Kärntner Theater: "Genug politische Brisanz"

Kärntner Theater: "Genug politische Brisanz"
Florian Scholz, neuer Chef des Stadttheaters Klagenfurt, eröffnet seine erste Saison. Kärnten ist für ihn nicht chaotischer als Wien.

Seine Bewerbung, meinte Fachjury-Vorsitzender Ioan Holender sei "eine der dünnsten gewesen". Er habe eben nie versucht, "mehr aus sich zu machen, als er tatsächlich kann".

Florian Scholz reagiert, erstmals mit diesem Statement konfrontiert, amüsiert-irritiert.
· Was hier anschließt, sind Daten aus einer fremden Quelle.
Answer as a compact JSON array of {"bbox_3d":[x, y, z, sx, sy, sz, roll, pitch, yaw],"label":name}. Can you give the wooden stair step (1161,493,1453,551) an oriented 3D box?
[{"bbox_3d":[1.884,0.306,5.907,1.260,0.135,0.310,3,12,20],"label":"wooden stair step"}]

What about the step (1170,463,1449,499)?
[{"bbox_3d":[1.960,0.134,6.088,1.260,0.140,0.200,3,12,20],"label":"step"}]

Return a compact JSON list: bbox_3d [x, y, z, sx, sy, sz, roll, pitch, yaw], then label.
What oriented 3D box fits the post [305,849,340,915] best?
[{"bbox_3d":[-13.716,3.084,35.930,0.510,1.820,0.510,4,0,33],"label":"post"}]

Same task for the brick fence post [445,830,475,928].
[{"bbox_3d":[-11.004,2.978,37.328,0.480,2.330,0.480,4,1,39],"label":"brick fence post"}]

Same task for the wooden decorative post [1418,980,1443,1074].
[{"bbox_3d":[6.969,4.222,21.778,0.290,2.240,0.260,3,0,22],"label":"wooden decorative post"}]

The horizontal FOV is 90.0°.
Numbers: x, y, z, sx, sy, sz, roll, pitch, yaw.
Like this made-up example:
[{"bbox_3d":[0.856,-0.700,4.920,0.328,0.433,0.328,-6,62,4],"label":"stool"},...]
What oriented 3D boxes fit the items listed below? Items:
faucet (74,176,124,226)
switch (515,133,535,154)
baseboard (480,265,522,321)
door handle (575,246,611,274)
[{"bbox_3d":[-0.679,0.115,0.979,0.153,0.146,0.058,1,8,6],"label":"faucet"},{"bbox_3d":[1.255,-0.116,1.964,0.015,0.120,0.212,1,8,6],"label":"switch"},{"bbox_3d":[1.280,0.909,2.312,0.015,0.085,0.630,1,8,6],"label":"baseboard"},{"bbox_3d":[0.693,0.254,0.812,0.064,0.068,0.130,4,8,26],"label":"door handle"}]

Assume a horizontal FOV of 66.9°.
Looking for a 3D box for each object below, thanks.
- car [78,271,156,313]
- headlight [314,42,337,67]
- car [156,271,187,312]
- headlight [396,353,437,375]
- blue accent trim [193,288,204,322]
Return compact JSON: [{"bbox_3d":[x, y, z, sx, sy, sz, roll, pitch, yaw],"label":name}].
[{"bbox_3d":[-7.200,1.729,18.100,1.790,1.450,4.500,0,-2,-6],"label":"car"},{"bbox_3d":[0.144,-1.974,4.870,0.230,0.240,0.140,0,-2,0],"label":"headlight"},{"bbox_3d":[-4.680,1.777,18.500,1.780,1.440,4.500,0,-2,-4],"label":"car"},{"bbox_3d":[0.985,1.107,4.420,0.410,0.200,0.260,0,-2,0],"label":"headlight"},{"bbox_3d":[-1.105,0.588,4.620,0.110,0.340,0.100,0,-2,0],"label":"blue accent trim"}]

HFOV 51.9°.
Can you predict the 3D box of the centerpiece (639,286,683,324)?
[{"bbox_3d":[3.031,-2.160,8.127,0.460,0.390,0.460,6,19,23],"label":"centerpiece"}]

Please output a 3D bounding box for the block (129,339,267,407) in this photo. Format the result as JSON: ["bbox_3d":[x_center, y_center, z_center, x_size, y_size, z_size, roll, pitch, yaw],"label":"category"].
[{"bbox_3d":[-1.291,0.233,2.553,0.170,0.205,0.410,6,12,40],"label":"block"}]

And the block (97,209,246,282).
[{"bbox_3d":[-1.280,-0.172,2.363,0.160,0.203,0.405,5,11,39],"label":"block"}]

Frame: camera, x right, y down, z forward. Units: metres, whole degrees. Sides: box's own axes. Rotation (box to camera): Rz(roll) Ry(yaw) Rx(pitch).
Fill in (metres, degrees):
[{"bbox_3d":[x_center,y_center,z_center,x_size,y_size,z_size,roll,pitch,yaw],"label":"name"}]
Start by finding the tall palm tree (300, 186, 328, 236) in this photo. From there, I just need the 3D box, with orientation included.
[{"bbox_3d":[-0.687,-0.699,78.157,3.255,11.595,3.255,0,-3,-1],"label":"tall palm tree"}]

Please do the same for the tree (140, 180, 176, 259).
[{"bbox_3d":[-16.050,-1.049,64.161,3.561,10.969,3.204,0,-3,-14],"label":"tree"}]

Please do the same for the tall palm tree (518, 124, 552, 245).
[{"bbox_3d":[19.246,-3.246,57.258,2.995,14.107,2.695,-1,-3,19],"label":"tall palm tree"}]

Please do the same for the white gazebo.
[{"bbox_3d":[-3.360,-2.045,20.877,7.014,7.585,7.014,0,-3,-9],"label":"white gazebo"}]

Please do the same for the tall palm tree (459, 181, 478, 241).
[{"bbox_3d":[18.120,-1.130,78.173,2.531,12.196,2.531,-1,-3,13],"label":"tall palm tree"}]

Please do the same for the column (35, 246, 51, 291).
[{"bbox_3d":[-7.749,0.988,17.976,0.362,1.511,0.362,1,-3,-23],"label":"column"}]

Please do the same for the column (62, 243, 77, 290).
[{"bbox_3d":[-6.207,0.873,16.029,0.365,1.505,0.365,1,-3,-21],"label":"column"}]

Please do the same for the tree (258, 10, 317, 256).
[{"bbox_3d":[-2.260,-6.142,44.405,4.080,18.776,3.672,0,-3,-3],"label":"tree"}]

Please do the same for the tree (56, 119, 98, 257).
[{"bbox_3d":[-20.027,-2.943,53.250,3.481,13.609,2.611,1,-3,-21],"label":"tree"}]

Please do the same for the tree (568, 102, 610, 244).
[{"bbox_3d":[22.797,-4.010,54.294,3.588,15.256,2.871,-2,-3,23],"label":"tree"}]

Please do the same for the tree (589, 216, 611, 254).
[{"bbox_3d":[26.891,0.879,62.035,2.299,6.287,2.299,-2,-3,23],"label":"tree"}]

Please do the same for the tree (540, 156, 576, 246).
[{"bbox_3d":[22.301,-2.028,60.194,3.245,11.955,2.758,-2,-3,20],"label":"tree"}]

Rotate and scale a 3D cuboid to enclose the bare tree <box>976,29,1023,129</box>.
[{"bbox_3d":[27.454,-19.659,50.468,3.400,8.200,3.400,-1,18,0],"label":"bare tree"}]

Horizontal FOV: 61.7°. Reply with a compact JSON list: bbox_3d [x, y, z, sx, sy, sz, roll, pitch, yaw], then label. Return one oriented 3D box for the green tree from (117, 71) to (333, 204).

Der neue Intendant des Stadttheater Klagenfurt hat seinen Fünfjahresplan – so lange dauert fürs Erste sein Vertrag – nämlich schon fix im Kopf:

"Ich möchte, dass Klagenfurt ans internationale Theatergeschehen andockt."

Keine SPÖ-Stimmen

Starke Worte, die ein ebenso starker Spielplan untermauern soll.

Scholz, der sich gegen 90 Mitbewerber durchsetzte und schließlich im Theaterausschuss mit sieben von zehn Stimmen (keine Zustimmung der SPÖ) gewählt wurde, nennt Klagenfurt seine "Liebe auf den ersten Blick". Ein "Bündnis mit der Kärntner Bevölkerung und seinen Zuschauern" wolle er als Theatermacher eingehen.

Wie aber macht man Theater in einem Bundesland, in dem nicht nur die Sonne für immer untergegangen ist, sondern das beinah täglich durch einen Politik-Skandal auf"scheuch"t?

Scholz denkt lange über diese Frage nach. "Ich schaue gerade aufs Landesgericht, während wir telefonieren", sagt er. Und: "Der Kärntner Alltag besteht nicht nur aus Skandalen. In Wien wird thematisiert, wie chaotisch hier alles sein soll. Dieser Fokus könnte auch ein Ablenkungsmanöver von größeren Zusammenhängen sein. Ich finde nicht, dass die Verhältnisse hier mehr in Unruhe sind als andernorts."

 

Jelinek und Haderlap

Was er diesbezüglich zu sagen habe, soll sein Spielplan übernehmen. "Die Stücke entpuppen genug politische Brisanz." Etwa die Eröffnungspremiere "Der Freischütz" (13. 9.) – "das Sinnbild einer Gemeinschaft, die sich in der Krise neu strukturieren muss." Oder "Winterreise" von Elfriede Jelinek (23. 9.). Die darin enthaltene Beschäftigung der Literaturnobelpreisträgerin mit der Hypo Alpe Adria "sei ja wohl selbsterklärend".

Auch Kärntens kritische Stimme, Bachmann-Preisträgerin Maja Haderlap, holt Scholz zurück ans Haus. Unter Vorvorgänger Dietmar Pflegerl war sie Chefdramaturgin. Nun hat sie die "Carte blanche" für ein erstes Projekt; f ür nächste Saison hofft Scholz, sie zu einem Auftragswerk überreden zu können.

19,6 Millionen Euro Subvention stehen Scholz zur Verfügung. Zehn fixe Ensemblemitglieder hat er engagiert. Noch zugesagt von FPK-Landesrat Harald Dobernig, "mit dem die Zusammenarbeit immer einwandfrei lief". Dessen ÖVP-Nachfolger Wolfgang Waldner kennt Scholz noch nicht.

"Aber ich bin zuversichtlich, dass man mit einem Mann, der das Wiener MuseumsQuartier leitete, gut auskommen kann."

Dobernig ließ Waldner kürzlich ausrichten, er möge sich endlich in seinen neuen Job einarbeiten. Kultur in Kärnten bleibt spannend.

Zur Person: Ein Impresario für alle

Anfänge: Florian Scholz, geboren 1970 in Heidelberg, wurde an der Berliner "Ernst Busch"-Schule als Schauspieler ausgebildet. Er trat u. a. am Gorki Theater und an der Schaubühne auf. Zuletzt war er an der Bayerischen Staatsoper unter Nikolaus Bachler für internationale Projekte und Sonderprojekte zuständig.

Zukunft: Scholz nennt Bachler sein großes Vorbild. Wie er will er "Impresario" sein und nicht – wie seine Vorgänger Pflegerl und Köpplinger – selbst inszenieren: "Emotionen sollen auf der Bühne stattfinden, hinter den Kulissen bin ich für Ruhe zuständig." Mit Bachler gibt es ab 25. 10. die Koproduktion "Das schlaue Füchslein".